# [Quoted passage]
_ _ _ _ _ _ _

Family Entertainment Centres 2.0

Recently, a convergence of factors are incentivising the development of family entertainment centres within malls. This is the case especially in Asia. This product type represents a large market opportunity for retail landlords and operators; here is a look at the factors driving this trend.

  • Questionable Profitability of Outdoor Theme Parks – Traditional theme parks are too expensive to be within reach for most developers. For the most salient examples, we need only to look at the Disney and Universal parks in Asia.In recent years, every Disney and Universal park has cost on the order of $2 to $6 billion USD, when factoring in all of the infrastructure development and land costs. These have only been built because they were financed with favorable loans, subsidies, and other schemes (i.e. casino licenses) granted by various governments. Costs are astronomical for various reasons. One major reason is land. A large outdoor park needs to be next to a center of population, yet land prices are increasing at rapid rates in most developing cities with population growth and urbanisation. Simultaneously, every new theme park opening competes with the weight of 30 to 50 years of increased expectations about what theme parks can and should include. Imagine trying to compete with Disney when they spend $70 million on a parade alone. This type of scale and financing is available only to a few firms around the world, much less attraction-focused developers or operators.

 

  • Profitability of Indoor Parks – simultaneously, indoor parks are both within greater reach and more profitable to most developers and operators. For outdoor theme parks, profits per visitor can range from $5 to $200. At the same time, however, development costs can be between $100 to $600+ per annual visitor. For indoor parks, while average profits per visitor are lower, at between $5 and $40, development costs also bound in a lower range, at between $30 to $100 per visitor. These economics arise because of the constrained nature of ticket prices versus the relatively unconstrained, high costs of development. It is difficult to justify paying more than $50 to $100 for an attraction. On the other hand, because outdoor theme parks are so sizable, land and infrastructure costs can be astronomical. In many ways, an indoor attraction is a more efficient use of space.

 

  • Favorable Youth Demographics – the median age in many Asian countries is in the 20s and early 30s. This indicates a deep youth population (those under the age of 14), and with rising incomes and expectations, parents are spending more on their children. Compare to the median age in the 20s in countries like Malaysia and the Philippines, against median ages in the 40s in developed nations like Germany or the United States.

_ _ _ _ _ _ _

# [Record excerpts]
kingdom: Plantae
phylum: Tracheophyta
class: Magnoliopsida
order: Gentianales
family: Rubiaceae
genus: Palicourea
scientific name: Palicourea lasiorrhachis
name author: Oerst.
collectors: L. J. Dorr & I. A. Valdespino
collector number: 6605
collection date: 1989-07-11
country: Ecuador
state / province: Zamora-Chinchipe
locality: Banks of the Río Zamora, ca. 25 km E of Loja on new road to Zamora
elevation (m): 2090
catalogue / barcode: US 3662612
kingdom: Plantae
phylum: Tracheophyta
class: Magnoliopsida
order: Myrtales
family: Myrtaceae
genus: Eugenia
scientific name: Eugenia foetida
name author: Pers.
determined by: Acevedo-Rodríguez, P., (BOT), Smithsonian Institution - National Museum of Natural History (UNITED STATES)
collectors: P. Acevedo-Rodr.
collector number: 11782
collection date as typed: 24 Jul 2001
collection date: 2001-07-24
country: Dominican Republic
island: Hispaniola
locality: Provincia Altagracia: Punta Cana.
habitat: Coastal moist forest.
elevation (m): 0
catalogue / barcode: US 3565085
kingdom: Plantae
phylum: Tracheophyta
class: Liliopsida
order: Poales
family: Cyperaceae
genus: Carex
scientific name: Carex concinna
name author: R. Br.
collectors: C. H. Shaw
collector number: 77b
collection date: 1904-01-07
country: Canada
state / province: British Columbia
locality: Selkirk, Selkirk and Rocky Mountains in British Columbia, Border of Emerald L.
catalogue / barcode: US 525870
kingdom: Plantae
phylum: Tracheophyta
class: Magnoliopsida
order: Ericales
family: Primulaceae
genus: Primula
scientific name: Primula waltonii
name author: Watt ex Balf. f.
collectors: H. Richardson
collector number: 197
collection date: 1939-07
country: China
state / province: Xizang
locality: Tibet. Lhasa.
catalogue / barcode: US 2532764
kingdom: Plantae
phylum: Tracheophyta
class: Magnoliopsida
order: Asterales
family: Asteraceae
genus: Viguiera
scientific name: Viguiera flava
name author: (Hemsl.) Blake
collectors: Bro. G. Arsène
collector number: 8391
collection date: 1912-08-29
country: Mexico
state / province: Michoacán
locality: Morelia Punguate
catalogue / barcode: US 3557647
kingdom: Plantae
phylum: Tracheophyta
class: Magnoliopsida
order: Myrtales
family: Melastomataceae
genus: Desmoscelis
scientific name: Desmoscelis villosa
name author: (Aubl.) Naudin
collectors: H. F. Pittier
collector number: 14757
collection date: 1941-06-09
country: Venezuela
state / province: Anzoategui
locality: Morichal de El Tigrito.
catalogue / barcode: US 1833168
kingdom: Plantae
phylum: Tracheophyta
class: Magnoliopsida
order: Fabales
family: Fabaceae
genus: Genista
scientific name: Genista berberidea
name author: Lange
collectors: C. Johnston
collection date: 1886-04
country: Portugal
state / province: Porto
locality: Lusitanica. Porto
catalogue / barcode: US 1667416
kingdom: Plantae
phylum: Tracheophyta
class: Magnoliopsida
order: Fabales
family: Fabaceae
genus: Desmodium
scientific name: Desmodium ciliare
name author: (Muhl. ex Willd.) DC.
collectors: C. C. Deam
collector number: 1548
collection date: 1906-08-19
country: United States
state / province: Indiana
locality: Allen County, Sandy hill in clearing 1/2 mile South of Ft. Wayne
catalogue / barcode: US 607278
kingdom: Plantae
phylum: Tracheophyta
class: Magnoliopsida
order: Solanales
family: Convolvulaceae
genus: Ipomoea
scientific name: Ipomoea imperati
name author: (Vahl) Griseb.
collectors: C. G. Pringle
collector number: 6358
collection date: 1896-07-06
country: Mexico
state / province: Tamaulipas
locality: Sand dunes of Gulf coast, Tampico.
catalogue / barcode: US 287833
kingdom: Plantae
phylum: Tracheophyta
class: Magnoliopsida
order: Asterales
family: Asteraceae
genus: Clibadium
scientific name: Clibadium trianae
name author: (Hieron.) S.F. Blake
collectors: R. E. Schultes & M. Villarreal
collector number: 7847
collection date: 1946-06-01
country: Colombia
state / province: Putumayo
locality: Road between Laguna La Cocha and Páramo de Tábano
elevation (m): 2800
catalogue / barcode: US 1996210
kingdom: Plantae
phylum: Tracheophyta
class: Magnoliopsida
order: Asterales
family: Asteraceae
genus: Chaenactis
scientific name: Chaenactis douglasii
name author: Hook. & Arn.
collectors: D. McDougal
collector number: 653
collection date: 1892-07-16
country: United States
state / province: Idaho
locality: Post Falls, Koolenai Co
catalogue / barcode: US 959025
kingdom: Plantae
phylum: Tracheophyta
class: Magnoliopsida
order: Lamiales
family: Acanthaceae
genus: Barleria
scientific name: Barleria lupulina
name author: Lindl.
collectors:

_ _ _ _ _ _ _

# [How to complete this task]
Copy out the piece on family entertainment centers word for word, everything from "Recently, a convergence" down to "driving this trend.". You won't need the entries for this.

# [Your response]
Recently, a convergence of factors are incentivising the development of family entertainment centres within malls. This is the case especially in Asia. This product type represents a large market opportunity for retail landlords and operators; here is a look at the factors driving this trend.